Thanos and External Labels
I’ve been experimenting with Thanos over the last few months to add long term storage of Prometheus metric data and a single query endpoint for a large Prometheus fleet. This looks like a really well designed solution to end the 30-ish day retention limits and to solve the oft asked question “What host name is my Prometheus box?”
Thanos requires that each Prometheus VM or machine in the fleet have a unique set of external labels. These are special labels that are added to metrics as they leave a Prometheus VM for any reason and help identify the source. As Prometheus is usually sharded by function or team and HA/DR is implemented by having a pair of identically configured Prometheus VMs in each shard, it is recommended to use two external labels:
role
: This identifies the function or team this Prometheus VM serves. I usemonitor
instead here, but same difference.replica
: This is an index or FQDN of the VM and is used so that each VM in a singlerole
is unique. Do your self a favor and use the FQDN here.
This was the model I deployed. Then came the headdesk moment! This didn’t completely uniquely identify all my Prometheus VMs, and Thanos said so, loudly. To Thanos, I had non-unique, but overlapping TSDB blocks as well as non-unique Prometheus VMs. I had already let each Prometheus VM upload data (those TSDB blocks) to Google Compute Storage (GCS). I found myself in a bit of a pickle.
In my Prometheus fleet, I shard by team usually, and teams have a pair of PROD
Prometheus VMs and, at their option, a non-production Prometheus VM for their
testing of rules and such. I had forgotten to account for this and the
replica="0"
version of the production and non-production VMs were
conflicting. Thus, another bit of wisdom to use FQDNs in the replica
external label.
Fixing this was two-fold. The first step was easy. Well, easier than the second step. First, each Prometheus VM needed to be reconfigured to have a third external label present. The Thanos Sidecar component also needed a good restart to find these changes.
promenv
: The environment of the Prometheus Role.
This was purposely not named environment
. Users and teams monitor production
and non-production targets from a single Prometheus Role. It turns out teams
really do want production monitoring system quality for monitoring of
non-production targets. So relabeling rules attach an environment
label to
each metric at scrape time to add the namespacing of the environment of the
target. But this means that the environment of the Prometheus Role doesn’t
indicate the environment of the target scrape jobs.
Secondly, each stored TSDB block in GCS had the old set of external labels
attached by Thanos and these needed to be updated. Thanos stores these by
adding them to the meta.json
file in each TSDB block.

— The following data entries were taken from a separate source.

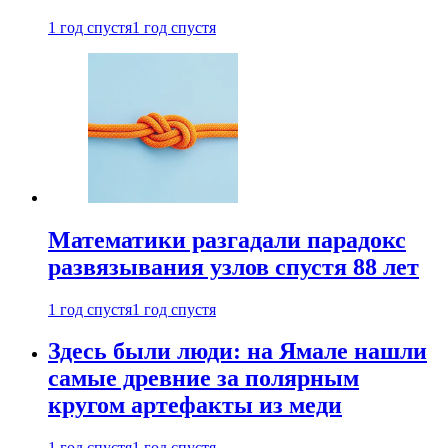
1 год спустя
1 год спустя
Математики разгадали парадокс
развязывания узлов спустя 88 лет
1 год спустя
1 год спустя
Здесь были люди: на Ямале нашли
самые древние за полярным
кругом артефакты из меди
1 год спустя
1 год спустя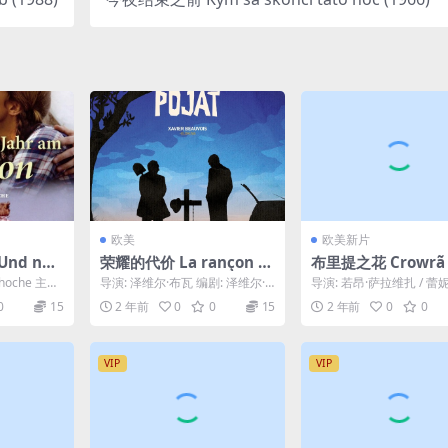
欧美
欧美新片
nd näc
荣耀的代价 La rançon d
布里提之花 Crowrã 
Balaton
e la gloire (2014)
3)
hoche 主
导演: 泽维尔·布瓦 编剧: 泽维尔·
导演: 若昂·萨拉维扎 / 蕾妮
布瓦 / 艾蒂安·科马尔 / 玛丽-朱莉
梅索拉 编剧: 若昂·萨拉维扎
0
15
2 年前
0
0
15
2 年前
0
0
·...
妮...
VIP
VIP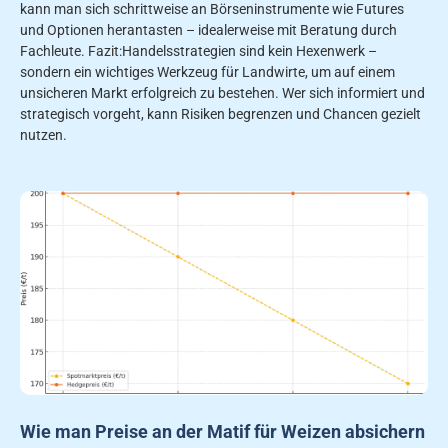
kann man sich schrittweise an Börseninstrumente wie Futures
und Optionen herantasten – idealerweise mit Beratung durch
Fachleute. Fazit:Handelsstrategien sind kein Hexenwerk –
sondern ein wichtiges Werkzeug für Landwirte, um auf einem
unsicheren Markt erfolgreich zu bestehen. Wer sich informiert und
strategisch vorgeht, kann Risiken begrenzen und Chancen gezielt
nutzen.
Wie man Preise an der Matif für Weizen absichern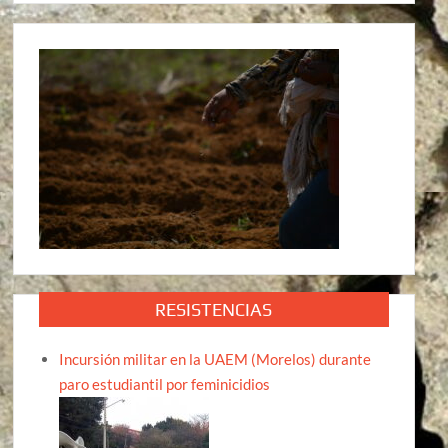
RESISTENCIAS
Incursión militar en la UAEM (Morelos) durante
paro estudiantil por feminicidios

So this isn’t too
crazy. I ended up writing a bit of Go code to work this through.
This code is passed a GCS bucket name either with or without the gs://
prefix. The value for the promenv
label is encoded into the GCS bucket
name, so some regular expression magic validates the bucket name follows my
patterns and finds the correct promenv
value. If the -confirm
holodeck
safety flag is given, it will then find any meta.json
object in the given
bucket, parse it, and see if a promenv
external label exists. If that
label exists, the code moves on to the next TSDB block. If that label is
absent, then it is added to the JSON, marshaled back into text, and uploaded.

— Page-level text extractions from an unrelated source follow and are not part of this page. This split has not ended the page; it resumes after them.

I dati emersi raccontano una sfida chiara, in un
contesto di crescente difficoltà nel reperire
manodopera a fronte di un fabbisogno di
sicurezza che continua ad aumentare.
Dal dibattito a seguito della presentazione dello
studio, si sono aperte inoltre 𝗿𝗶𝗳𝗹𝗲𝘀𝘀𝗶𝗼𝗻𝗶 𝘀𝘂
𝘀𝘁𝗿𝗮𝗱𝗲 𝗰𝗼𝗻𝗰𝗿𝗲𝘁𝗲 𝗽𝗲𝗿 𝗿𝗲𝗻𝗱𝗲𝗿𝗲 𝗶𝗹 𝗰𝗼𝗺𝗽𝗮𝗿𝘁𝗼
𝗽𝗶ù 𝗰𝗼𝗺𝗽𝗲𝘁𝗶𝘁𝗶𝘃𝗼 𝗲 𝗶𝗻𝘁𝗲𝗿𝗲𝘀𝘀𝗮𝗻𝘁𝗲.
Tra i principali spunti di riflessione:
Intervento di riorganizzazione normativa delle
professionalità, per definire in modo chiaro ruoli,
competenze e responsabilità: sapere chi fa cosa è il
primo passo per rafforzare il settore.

Backups of the metadata files are kept on local disk.
See my rewritemeta command source on Github!
$ ./rewritemeta -confirm gs://bruce-thanos-lts-global-dev/
2019/05/26 21:59:13 GCS Bucket : bruce-thanos-lts-global-dev
2019/05/26 21:59:13 Promenv Value: dev
2019/05/26 21:59:38 Found: 01DBV5YHD90P9YPEE955XPJX60/meta.json
2019/05/26 21:59:38 Writing backup to: 01DBV5YHD90P9YPEE955XPJX60-meta.json
2019/05/26 21:59:38 Uploading modifed gs://bruce-thanos-lts-global-dev/01DBV5YHD90P9YPEE955XPJX60/meta.json
2019/05/26 21:59:38 Writing backup to: 01DBV5YHD90P9YPEE955XPJX60-meta.json.fixed
2019/05/26 21:59:39 Found: 01DBVCT8NARQPC1FTZ1SBCRNPN/meta.json
2019/05/26 21:59:39 Writing backup to: 01DBVCT8NARQPC1FTZ1SBCRNPN-meta.json
2019/05/26 21:59:39 Uploading modifed gs://bruce-thanos-lts-global-dev/01DBVCT8NARQPC1FTZ1SBCRNPN/meta.json
2019/05/26 21:59:39 Writing backup to: 01DBVCT8NARQPC1FTZ1SBCRNPN-meta.json.fixed
The only caveat is that this code does not format the meta.json
files after
modification exactly in the same order that Prometheus and Thanos do. Its
JSON so it will parse, but I did find it surprising that the data wasn’t in the
same order. After running this on a bucket you will need to restart any Thanos
Store and Compact components that are running against this bucket.
I thought others might find something like this useful if they ever need to change the external labels previously set in Thanos.